O prazer de voltar a Faro é imenso, infindável e já aqui o referi muitas vezes, porém o frenesim que se instala em mim sempre que visito uma cidade nova nem que seja por uma tarde como foi o caso ora referido de Eindhoven é difícil de explicar. Às vezes gostaria de não ter ficado tanto tempo estagnado em Faro e de ter saído mais cedo, ter descoberto mais coisas, ter mais carimbos no passaporte e mais experiência de vida. Mas o devaneio dura pouco e escrevo num céu algures entre a Alemanha e a Polónia porque D. Varsóvia espera-me, umas vezes uma simpática e trémula velhinha de cabelos brancos curvada pelo peso da sua história arrasadora, outras uma amazona implacável e autoritária que não se deixa comover com as limitações das pessoas e que as suga até às últimas das suas capacidades e energias, outras ainda irresistivelmente sensual, Circe eslava que apaixona e enfeitiça o comum dos mortais até o deixar inapelavelmente ajoelhado aos seus pés.

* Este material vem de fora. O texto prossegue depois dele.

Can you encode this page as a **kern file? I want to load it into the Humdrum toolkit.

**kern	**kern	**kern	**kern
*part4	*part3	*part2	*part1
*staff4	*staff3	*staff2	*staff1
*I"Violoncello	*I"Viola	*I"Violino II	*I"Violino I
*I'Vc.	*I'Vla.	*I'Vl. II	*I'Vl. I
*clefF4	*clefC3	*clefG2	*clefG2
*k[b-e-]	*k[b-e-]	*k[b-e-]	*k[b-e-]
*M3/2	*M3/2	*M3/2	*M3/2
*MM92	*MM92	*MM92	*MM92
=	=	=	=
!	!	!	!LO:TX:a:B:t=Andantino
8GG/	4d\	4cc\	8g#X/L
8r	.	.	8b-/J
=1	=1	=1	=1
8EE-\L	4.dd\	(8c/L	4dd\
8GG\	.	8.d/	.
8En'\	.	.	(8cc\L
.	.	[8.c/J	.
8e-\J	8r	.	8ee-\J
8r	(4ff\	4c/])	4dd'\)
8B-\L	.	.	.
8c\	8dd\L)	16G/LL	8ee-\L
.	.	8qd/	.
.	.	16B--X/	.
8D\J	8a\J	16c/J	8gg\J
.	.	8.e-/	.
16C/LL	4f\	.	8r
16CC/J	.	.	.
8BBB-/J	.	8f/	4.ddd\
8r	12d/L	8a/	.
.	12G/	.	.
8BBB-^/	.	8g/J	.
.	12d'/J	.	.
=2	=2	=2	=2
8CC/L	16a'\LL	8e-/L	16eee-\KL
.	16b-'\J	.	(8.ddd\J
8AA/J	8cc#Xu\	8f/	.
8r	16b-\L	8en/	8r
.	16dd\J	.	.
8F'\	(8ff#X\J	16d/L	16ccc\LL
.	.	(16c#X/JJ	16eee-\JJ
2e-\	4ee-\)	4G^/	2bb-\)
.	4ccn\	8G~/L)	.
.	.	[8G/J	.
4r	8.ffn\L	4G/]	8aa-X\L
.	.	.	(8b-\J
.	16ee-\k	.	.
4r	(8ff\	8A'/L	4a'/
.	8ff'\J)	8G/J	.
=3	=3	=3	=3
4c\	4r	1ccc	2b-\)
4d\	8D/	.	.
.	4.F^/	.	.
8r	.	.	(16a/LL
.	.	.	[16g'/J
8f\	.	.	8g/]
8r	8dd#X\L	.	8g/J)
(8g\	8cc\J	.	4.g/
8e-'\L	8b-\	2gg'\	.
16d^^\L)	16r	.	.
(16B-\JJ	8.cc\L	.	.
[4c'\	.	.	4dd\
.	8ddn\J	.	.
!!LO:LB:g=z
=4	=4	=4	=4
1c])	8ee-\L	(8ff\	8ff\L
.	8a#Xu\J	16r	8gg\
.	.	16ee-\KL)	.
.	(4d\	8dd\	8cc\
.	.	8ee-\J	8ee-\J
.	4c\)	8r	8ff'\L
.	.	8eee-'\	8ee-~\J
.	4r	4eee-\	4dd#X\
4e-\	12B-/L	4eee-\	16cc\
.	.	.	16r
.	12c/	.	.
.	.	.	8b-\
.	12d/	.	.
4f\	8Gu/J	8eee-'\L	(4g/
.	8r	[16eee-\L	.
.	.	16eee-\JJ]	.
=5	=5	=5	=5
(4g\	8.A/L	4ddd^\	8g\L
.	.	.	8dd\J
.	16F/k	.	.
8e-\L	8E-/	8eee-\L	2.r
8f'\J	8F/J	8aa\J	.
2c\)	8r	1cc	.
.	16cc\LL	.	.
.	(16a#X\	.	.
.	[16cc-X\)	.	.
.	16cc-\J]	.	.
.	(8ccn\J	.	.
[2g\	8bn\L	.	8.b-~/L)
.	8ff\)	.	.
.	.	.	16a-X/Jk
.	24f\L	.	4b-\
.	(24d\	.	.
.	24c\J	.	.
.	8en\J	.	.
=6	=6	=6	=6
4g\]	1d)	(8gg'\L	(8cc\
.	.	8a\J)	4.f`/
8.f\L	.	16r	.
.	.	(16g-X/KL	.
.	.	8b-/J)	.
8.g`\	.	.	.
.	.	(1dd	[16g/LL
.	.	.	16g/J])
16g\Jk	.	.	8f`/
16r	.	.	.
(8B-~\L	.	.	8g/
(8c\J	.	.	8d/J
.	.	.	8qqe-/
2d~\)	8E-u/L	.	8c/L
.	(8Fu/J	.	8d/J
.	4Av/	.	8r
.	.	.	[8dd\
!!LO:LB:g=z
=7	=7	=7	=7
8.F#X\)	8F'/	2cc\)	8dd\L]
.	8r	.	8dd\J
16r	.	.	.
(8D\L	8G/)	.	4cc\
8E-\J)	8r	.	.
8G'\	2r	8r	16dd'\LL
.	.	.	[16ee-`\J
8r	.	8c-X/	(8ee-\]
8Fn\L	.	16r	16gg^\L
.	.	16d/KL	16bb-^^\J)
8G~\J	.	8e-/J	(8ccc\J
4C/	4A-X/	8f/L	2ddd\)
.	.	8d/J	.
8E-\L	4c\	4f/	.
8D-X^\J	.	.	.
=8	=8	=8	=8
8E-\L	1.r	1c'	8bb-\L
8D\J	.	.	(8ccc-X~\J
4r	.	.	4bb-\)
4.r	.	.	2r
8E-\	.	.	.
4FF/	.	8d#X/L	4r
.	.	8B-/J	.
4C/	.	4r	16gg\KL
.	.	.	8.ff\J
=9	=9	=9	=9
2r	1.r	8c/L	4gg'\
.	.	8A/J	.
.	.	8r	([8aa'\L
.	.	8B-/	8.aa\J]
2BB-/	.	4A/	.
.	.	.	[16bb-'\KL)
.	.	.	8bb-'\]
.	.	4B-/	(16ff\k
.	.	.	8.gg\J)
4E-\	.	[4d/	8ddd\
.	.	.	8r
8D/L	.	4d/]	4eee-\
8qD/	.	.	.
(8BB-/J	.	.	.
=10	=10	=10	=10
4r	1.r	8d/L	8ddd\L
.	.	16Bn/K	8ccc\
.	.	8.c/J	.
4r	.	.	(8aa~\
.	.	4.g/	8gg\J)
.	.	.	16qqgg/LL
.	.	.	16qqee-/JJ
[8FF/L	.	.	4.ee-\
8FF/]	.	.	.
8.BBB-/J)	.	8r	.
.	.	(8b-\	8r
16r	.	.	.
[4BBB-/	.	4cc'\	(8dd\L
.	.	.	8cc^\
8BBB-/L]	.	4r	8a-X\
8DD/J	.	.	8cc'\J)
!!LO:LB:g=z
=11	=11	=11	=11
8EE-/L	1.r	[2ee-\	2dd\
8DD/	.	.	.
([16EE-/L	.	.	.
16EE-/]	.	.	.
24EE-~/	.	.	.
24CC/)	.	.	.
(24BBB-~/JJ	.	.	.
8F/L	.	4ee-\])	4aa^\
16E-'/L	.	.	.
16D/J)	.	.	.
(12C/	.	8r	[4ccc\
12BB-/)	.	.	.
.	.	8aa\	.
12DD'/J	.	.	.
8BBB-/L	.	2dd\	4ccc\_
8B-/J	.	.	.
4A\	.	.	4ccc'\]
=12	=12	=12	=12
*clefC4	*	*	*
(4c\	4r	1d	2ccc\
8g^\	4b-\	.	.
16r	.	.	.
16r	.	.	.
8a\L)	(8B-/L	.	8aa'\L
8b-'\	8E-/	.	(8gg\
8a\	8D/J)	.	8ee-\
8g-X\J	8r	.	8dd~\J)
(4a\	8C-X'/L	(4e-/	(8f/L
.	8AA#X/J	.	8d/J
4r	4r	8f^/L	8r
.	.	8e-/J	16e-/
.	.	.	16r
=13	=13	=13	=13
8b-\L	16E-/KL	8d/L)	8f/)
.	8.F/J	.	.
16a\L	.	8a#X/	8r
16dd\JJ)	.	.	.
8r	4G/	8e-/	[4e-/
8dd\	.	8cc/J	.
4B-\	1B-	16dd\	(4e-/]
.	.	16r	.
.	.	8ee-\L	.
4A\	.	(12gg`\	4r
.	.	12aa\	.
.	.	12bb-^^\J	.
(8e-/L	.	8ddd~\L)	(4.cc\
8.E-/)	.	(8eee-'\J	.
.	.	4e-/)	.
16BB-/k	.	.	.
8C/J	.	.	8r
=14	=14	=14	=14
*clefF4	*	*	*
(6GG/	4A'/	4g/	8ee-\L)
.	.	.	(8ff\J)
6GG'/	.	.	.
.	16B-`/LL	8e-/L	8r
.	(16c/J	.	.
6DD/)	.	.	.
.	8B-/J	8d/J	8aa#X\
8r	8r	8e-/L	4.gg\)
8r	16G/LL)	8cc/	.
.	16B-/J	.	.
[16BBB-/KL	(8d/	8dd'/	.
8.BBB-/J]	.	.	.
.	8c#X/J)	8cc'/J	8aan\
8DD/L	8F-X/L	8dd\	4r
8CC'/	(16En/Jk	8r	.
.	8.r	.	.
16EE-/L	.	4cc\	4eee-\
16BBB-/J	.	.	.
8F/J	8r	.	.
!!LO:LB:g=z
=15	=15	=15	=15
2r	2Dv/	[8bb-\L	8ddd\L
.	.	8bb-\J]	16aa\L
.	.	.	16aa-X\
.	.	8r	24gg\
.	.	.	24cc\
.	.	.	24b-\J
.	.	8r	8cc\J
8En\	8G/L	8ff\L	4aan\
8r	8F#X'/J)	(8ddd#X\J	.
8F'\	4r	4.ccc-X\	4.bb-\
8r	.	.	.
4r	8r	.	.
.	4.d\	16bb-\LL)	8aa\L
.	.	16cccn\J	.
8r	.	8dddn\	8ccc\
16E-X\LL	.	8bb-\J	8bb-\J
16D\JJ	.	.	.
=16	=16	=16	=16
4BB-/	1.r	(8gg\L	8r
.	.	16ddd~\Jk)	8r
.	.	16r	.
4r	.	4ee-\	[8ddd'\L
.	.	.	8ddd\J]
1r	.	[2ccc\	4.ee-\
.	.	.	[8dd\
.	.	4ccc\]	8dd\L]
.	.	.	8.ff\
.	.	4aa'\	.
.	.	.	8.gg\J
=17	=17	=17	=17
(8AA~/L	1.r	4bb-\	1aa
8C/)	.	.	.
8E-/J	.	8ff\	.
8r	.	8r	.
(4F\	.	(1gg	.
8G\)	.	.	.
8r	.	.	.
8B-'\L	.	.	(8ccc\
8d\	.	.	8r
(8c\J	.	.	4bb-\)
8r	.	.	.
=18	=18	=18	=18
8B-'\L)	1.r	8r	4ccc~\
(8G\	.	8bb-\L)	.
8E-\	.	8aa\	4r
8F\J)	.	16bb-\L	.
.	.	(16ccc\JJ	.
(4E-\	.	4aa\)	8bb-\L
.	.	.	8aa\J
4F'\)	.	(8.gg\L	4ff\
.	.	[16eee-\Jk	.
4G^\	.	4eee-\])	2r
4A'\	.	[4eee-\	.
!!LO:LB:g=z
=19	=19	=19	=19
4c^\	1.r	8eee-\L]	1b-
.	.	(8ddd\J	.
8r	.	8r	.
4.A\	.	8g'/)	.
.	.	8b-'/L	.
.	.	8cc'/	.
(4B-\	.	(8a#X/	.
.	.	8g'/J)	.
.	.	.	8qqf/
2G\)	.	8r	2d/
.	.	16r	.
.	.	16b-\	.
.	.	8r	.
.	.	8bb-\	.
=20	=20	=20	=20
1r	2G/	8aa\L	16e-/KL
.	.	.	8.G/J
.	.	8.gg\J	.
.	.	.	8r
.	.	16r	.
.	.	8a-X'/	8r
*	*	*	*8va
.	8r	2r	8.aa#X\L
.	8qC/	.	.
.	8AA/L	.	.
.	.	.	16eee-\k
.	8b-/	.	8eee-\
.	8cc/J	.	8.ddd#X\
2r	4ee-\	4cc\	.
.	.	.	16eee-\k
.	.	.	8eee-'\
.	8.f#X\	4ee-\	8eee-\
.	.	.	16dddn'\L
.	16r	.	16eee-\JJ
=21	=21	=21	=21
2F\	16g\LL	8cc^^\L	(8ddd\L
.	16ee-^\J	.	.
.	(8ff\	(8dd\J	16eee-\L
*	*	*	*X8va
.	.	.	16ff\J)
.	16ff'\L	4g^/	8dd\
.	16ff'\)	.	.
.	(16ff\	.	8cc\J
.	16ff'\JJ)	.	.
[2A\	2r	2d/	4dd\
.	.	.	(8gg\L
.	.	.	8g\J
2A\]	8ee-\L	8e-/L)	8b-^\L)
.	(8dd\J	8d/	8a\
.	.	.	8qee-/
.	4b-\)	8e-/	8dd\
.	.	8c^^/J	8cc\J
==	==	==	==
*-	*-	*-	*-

Como amanhã, a partir das 6:30, ela ter-me-á uma vez mais como um seu servo, patroa déspota e sem coração que me exige tudo durante a semana mas que se escarcha em prazeres para mim no fim de semana. Aqui vou eu, Varsóvia, pronto para ti. Que tenhamos os dois um belo 2011! ps – Um abraço especial para o Panda cujas passagens de ano nunca mais serão as mesmas. Ânimo, amigo. Quem tem um pai que cultivou tanta amizade e tanto respeito não pode estar triste por ter partido mas orgulhoso pelo que ele fez enquanto vivo. Às vezes, nos dias piores, lembro-me dele, a voz rouca a puxar por mim enquanto alongávamos no fim dos treinos: “Vamos lá, Soviético! Mais um milímetro, mais um milímetro. Isto é o Farense, não é o Parragil” E eu lá me estico mais um milímetro e vou levando a água ao moinho.